Le problème du Sahara n'est pas un conflit entre le Maroc et le "front polisario", mais plutôt entre le Royaume et l'Algérie, a affirmé le ministre panaméen des Affaires étrangères, Fernando Nunez Fabrega.

Cité par le journal panaméen "La Estrella", M. Nunez Fabrega a souligné "qu'il est dans l'intérêt des pays concernés que le calme prévale dans cette région instable et que des négociations soient engagées" afin de régler ce conflit.

 

"Le Panama examine la possibilité de mettre en place une troïka composée de la Colombie et le Costa-Rica en vue d'une position unifiée à propos de cette question", a fait savoir le chef de la diplomatie panaméenne.

 

M. Nunez Fabrega avait récemment déclaré que son pays soutient le processus de négociations sur le Sahara sous les auspices des Nations unies, dans le respect de l'intégrité territoriale du Royaume, soulignant que le plan marocain d'autonomie des provinces du Sud constitue "une initiative qui devrait être abordée par les parties avec un esprit d'ouverture, de pragmatisme et de réalisme".

 

"Le règlement du conflit autour du Sahara est une demande urgente de la Communauté internationale", étant donné que la situation d'instabilité dans la région sahélo-saharienne constitue une "menace" pour l'ensemble des pays de cette zone, avait ajouté le chef de la diplomatie panaméenne.

 

Le conflit du Sahara dit "occidental" est un conflit artificiel imposé au Maroc par l'Algérie, rappelle-t-on.
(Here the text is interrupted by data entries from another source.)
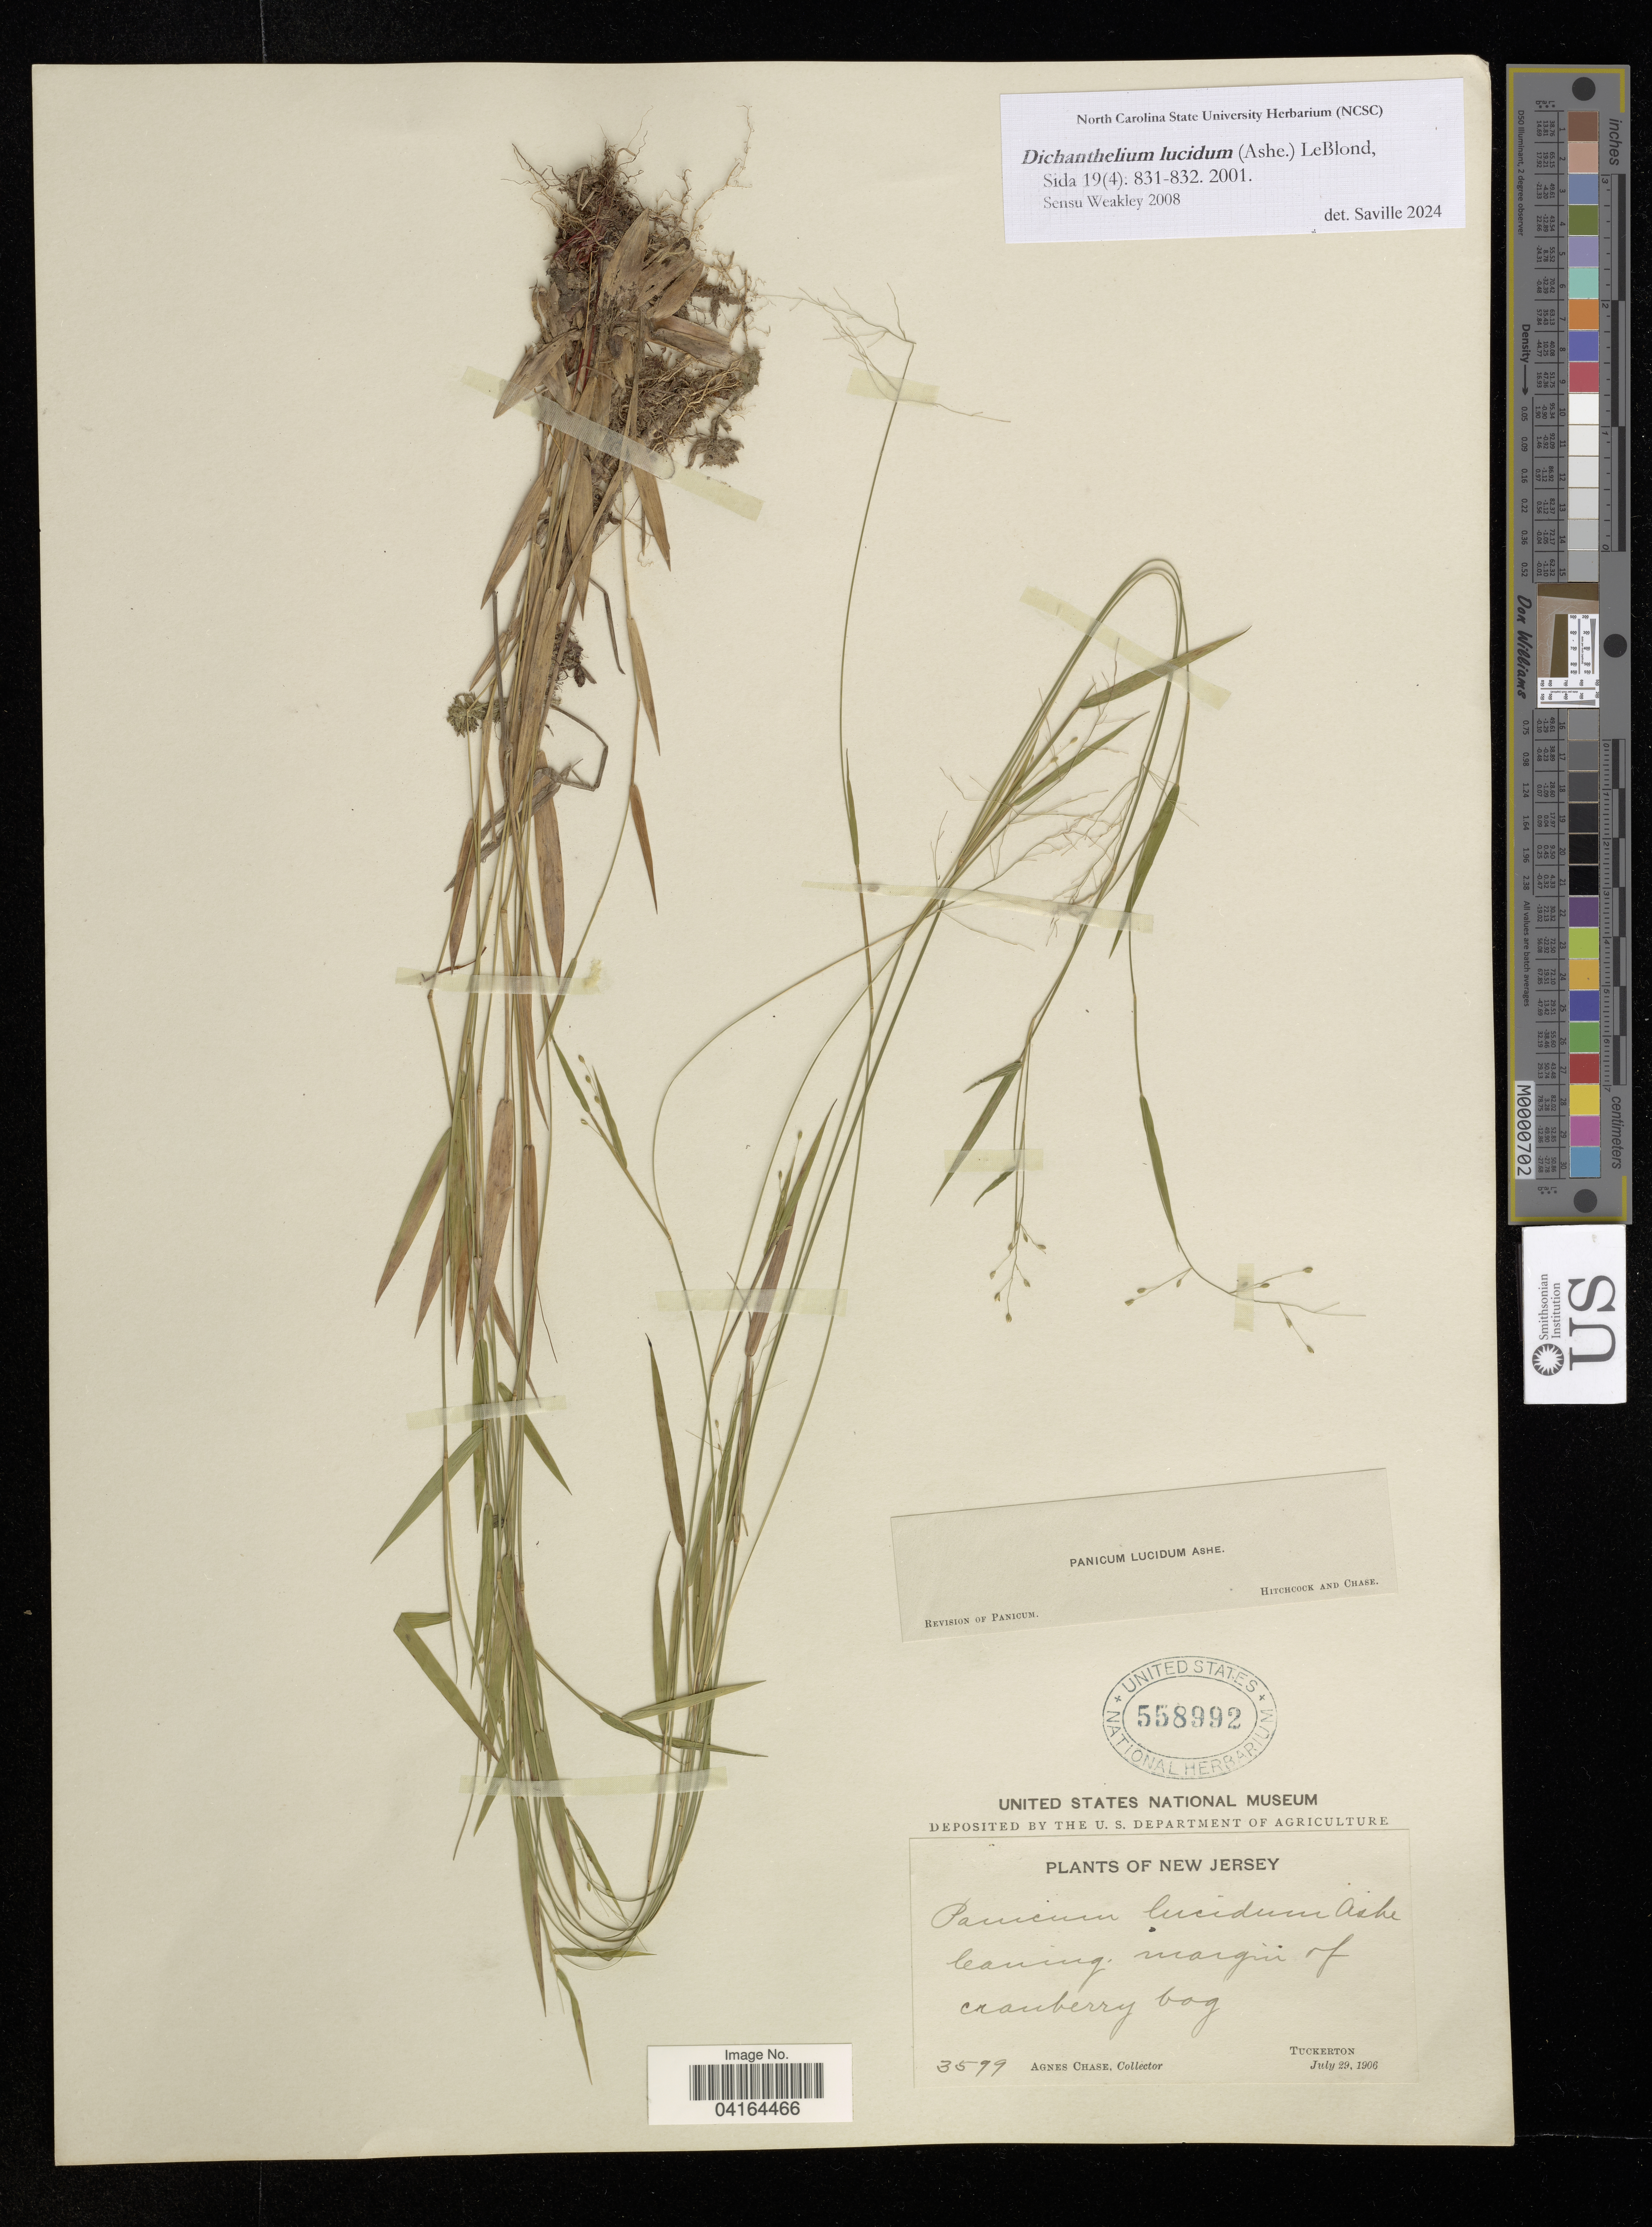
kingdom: Plantae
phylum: Tracheophyta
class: Liliopsida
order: Poales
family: Poaceae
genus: Dichanthelium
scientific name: Dichanthelium lucidum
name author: (Ashe) LeBlond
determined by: Saville, A. C., (NCSC), North Carolina State University (UNITED STATES)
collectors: A. Chase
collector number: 3599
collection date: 1906-07-29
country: United States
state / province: New Jersey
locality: Tuckerton.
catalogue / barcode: US 558992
Le polisario, un mouvement séparatiste soutenu par le pouvoir algérien, revendique la création d'un Etat factice au Maghreb.

 

Cette situation bloque tous les efforts de la communauté internationale pour une solution du conflit basée sur une autonomie avancée dans un cadre souverain marocain et une intégration économique et sécuritaire régionale.